Figure 2.

MiR-185-3p could inhibit EMT in GC cells. (A) qRT-PCR analysis of miR-185-3p in AGS and SGC7901 cells after transfection with miR-185-3p mimics, NC mimics, miR-185-3p inhibitor, or NC inhibitor. Transfection with miR-185-3p mimics successfully boosted the expression of miR-185-3p, while transfection with miR-185-3p inhibitor reduced the expression of miR-185-3p in the investigated cells. (B) qRT-PCR analysis of EMT markers in AGS and SGC7901 cells after transfection.
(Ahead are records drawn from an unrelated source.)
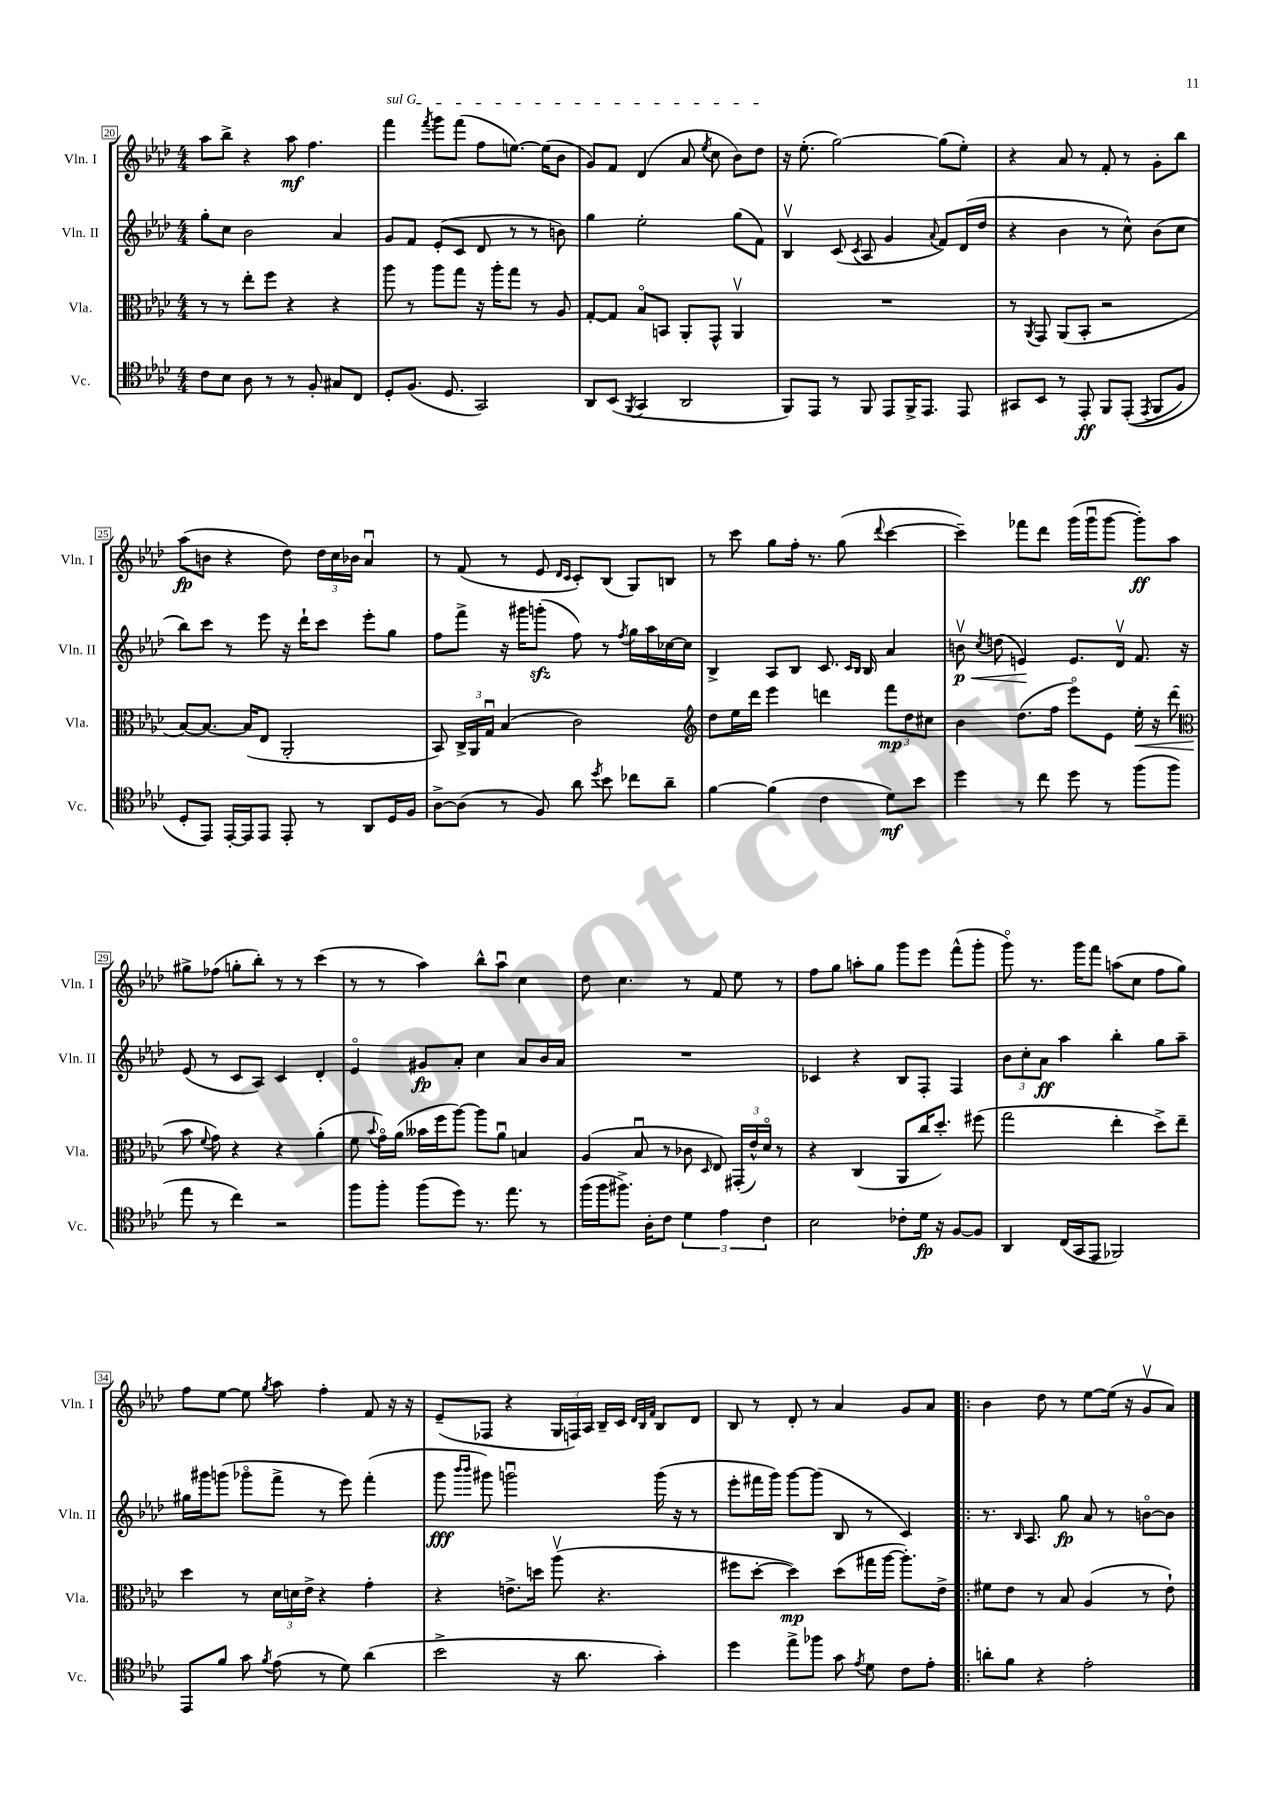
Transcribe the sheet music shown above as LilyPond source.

<<
\new StaffGroup <<
\new Staff = "s0" \with { instrumentName = "Vln. I" shortInstrumentName = "Vln. I" } {
    \clef treble \key aes \major \numericTimeSignature \time 4/4
    \autoBeamOff aes''8[ bes''8]-> r4 aes''8\mf f''4. |
    \once \override TextSpanner.bound-details.left.text = \markup { \italic "sul G" } f'''4\startTextSpan \acciaccatura { f'''8 } g'''8[ f'''8]( f''8[ e''8.]~) e''16[( bes'8] |
    g'8[) f'8] des'4( aes'8 \acciaccatura { ees''8 } c''8 bes'8[) des''8]\stopTextSpan |
    r16 ees''8.-.( g''2~) g''8[( ees''8]-.) |
    r4 aes'8 r8 f'8-. r8 g'8[-. bes''8] |
    aes''8[\fp( b'8] r4 des''8) \tuplet 3/2 { des''16[ c''16 bes'16] } aes'4\downbow |
    r8 f'8( r8 ees'8 \grace { des'16[ c'16] } c'8[-.) bes8]( g8[) b8] |
    r8 c'''8 g''8[ f''16]-. r8. g''8( \appoggiatura { des'''8 } c'''4~ |
    c'''4--) fes'''8[ des'''8] g'''16[( g'''16\downbow g'''8]~ g'''8[-.\ff) aes''8] |
    gis''8[-> fes''8]( g''8[-. bes''8]-.) r8 r8 c'''4( |
    r8 r8 aes''4) bes''8[-^ aes''8]\downbow c''4 |
    des''8 c''4. r8 f'8 ees''8 r8 |
    f''8[ g''8] a''8[-. g''8] g'''8[ ees'''8] f'''8[-^( g'''8]-. |
    g'''8\flageolet) r8. g'''16[ f'''8] a''8[( c''8] f''8[ g''8]) |
    f''8[ ees''8]~ ees''8 \acciaccatura { g''8 } aes''8 f''4-. f'8 r16 r16 |
    ees'8[--( fes8] r4 \tuplet 3/2 { g16[ f16) aes16] } bes16[-- c'16] \grace { des'32[ bes32 f'32] } bes8[ des'8] |
    bes8 r8 des'8-. r8 aes'4 g'8[ aes'8] |
    \bar ".|:" bes'4 des''8 r8 ees''8[~ ees''16]( r16 g'8[\upbow aes'8]) \bar "|." |
}
\new Staff = "s1" \with { instrumentName = "Vln. II" shortInstrumentName = "Vln. II" } {
    \clef treble \key aes \major \numericTimeSignature \time 4/4
    \autoBeamOff g''8[-. c''8] bes'2 aes'4 |
    g'8[ f'8] ees'8[-.( c'8] des'8 r8 r8 b'8) |
    g''4 ees''2-. g''8[( f'8]) |
    bes4\upbow c'8( \acciaccatura { c'8 } aes8 g'4 \appoggiatura { aes'8 } f'8[) des'16( des''16] |
    r4 bes'4 r8 c''8-^) bes'8[( c''8] |
    bes''8[) c'''8] r8 ees'''8 r16 des'''16[-! c'''8] ees'''8[-. g''8] |
    f''8[ f'''8]-> r16 gis'''16[ g'''8]-.\sfz( f''8) r8 \acciaccatura { f''8 } g''16[ aes''16 ces''16~ ces''16] |
    bes4-> aes8[ bes8] c'8. \grace { c'16[ bes16] } bes16 aes'4 |
    b'8\upbow\p\< \acciaccatura { c''8 } d''8( e'4\!) e'8.[ des'16]\upbow f'8. r16 |
    ees'8( r8 c'8[ aes8]) c'4 des'4-. |
    ees'4\flageolet gis'8[\fp aes'8]-. c''4 aes'8[ bes'16 aes'16] |
    R1 |
    ces'4 r4 bes8[ f8]-. f4 |
    \tuplet 3/2 { bes'8[ c''8-. aes'8]\ff } aes''4 bes''4-. g''8[ aes''8]-- |
    gis''16[ gis'''16 g'''8]( ges'''8[\flageolet f'''8]-> r8 ees'''8) f'''4-.( |
    g'''8\fff \grace { bes'''16[ bes'''16] } gis'''8) g'''2\downbow g'''16( r16 r8 |
    ees'''8[-. fis'''16 g'''16]) g'''8[~ g'''8]( bes8 r8 c'4) |
    \bar ".|:" r8. \grace { bes16 } aes8. g''8\fp aes'8 r8 b'8[~\flageolet b'8] \bar "|." |
}
\new Staff = "s2" \with { instrumentName = "Vla." shortInstrumentName = "Vla." } {
    \clef alto \key aes \major \numericTimeSignature \time 4/4
    \autoBeamOff r8 r8 ees''8[-. f''8] r4 r4 |
    aes''8 r8 aes''8[ g''8] r16 aes''16[-. g''8] r8 aes8 |
    g8[~-. g8] bes8[\flageolet b,8] aes,8[-. g,8]-^ aes,4\upbow |
    R1 |
    r8 \acciaccatura { aes,8 } g,8 aes,8[( bes,8]-. r2 |
    bes8[~) bes8.]~ bes16[( ees8] aes,2-. |
    bes,8) \tuplet 3/2 { c16[-> aes,16 g16]\downbow } bes4( c'2) |
    \clef treble des''8[ ees''16 des'''16] ees'''4 d'''4 \tuplet 3/2 { f'''8[\mp des''8 cis''8] } |
    bes'4 des''8.[( f''16] ees'''8[\flageolet) ees'8] ees''16-.\< r16 des'''8( |
    \clef alto bes'8\! \appoggiatura { f'8 } g'8) r4 r4 aes'4-.( |
    f'8 \appoggiatura { bes'8 } g'16[\flageolet) aes'16]( beses'16[ f''16 aes''8]~) aes''8[ aes'8]\downbow b4 |
    aes4( bes8\downbow r8 ces'8 \grace { des16 } ees8) \tuplet 3/2 { gis,16[-.( ees'16-^) des'16]\flageolet } r8 |
    r4 c4( aes,8[ c''16 des''8.]-.) fis''8( |
    g''2 ees''4-. des''8[->) ees''8]-- |
    des''4 r8 \tuplet 3/2 { des'16[ d'16 ees'16]-> } r4 g'4-. |
    r4 e'8.[-> d''16] aes''8\upbow( r4. |
    fis''8[ des''8]~-. des''4\mp) des''8[( gis''16 aes''16]~ aes''8.[-.) ees'16]-> |
    \bar ".|:" fis'8[ ees'8] r8 bes8 aes4( r8 ees'8-!) \bar "|." |
}
\new Staff = "s3" \with { instrumentName = "Vc." shortInstrumentName = "Vc." } {
    \clef tenor \key aes \major \numericTimeSignature \time 4/4
    \autoBeamOff c'8[ bes8] aes8 r8 r8 f8-. gis8[ c8] |
    des8[-. f8.]( des8. g,2) |
    aes,8[ bes,8]( \acciaccatura { f,8 } g,4 aes,2 |
    f,8[) ees,8] r8 f,8 ees,8[ f,16-> ees,8.] ees,8 |
    gis,8[ bes,8] r8 ees,8-.\ff f,8[ ees,8]-.(\( \acciaccatura { ees,8 } f,8[ f8]) |
    des8[-. ees,8]\) ees,16[~-. ees,16 ees,8] ees,8-. r8 aes,8[ des16 f16] |
    aes8[~-> aes8]( r8 f8) aes'8 \acciaccatura { des''8 } bes'8 ces''8[ aes'8]-- |
    f'4~ f'4( c'4 des'8[\mf) bes'8] |
    des''4 r8 c''8 des''8 r8 f''8[( f''8] |
    ees''8 r8 c''4) r2 |
    f''8[ f''8]-. f''8[( des''8]) r8. ees''8. r8 |
    f''16[( f''16 fis''8.]->) aes16[-. c'8] \tuplet 3/2 { des'4 ees'4 c'4 } |
    bes2 ces'8[-. des'16]\fp r16 f8[~ f8] |
    aes,4 c16[( g,16 ees,8] fes,2) |
    ees,8[ f'8] g'8 \acciaccatura { f'8 } ees'8( r8 des'8) aes'4( |
    bes'2-> r16 aes'8. g'4-.) |
    des''4 ees''8[-> fes''8] g'8 \acciaccatura { ees'8 } des'8 c'8[ ees'8]-. |
    \bar ".|:" a'8[-. f'8] r4 ees'2-. \bar "|." |
}
>>
>>
\layout { \context { \Score currentBarNumber = #20 \override BarNumber.stencil = #(make-stencil-boxer 0.1 0.3 ly:text-interface::print) } }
In both cell lines, transfection with miR-185-3p mimics could increase the expression level of epithelial marker E-cadherin while reducing the expression level of mesenchymal markers vimentin and N-cadherin. (C) Western blotting analysis of EMT markers in AGS and SGC7901 cells after transfection. The results showed the same trend as the results of qRT-PCR analysis. The quantification of EMT markers was normalized against GAPDH. (D) Cell scratch assay of AGS cells after transfection. Left, images of the migration of cells after incubation for 24 h; right, quantification of the cell migration. Cells transfected with miR-185-3p mimics showed the least migration. (E) Transwell assay of AGS cells after transfection. Left, images of migration cells in the lower chamber; right, cell counts of the migration cells in the lower chamber. Cells transfected with miR-185-3p mimics was least migration. (F) Cell cycle distribution of AGS cells after transfection. Overexpressed miR-185-3p blocked more cells in G0/G1 phase. (G) Cell apoptosis study of AGS cell after transfection. Overexpression of miR-185-5-3p contributed an augment in the cell apoptosis. *, P<0.05; **, P<0.01; ***, P<0.001.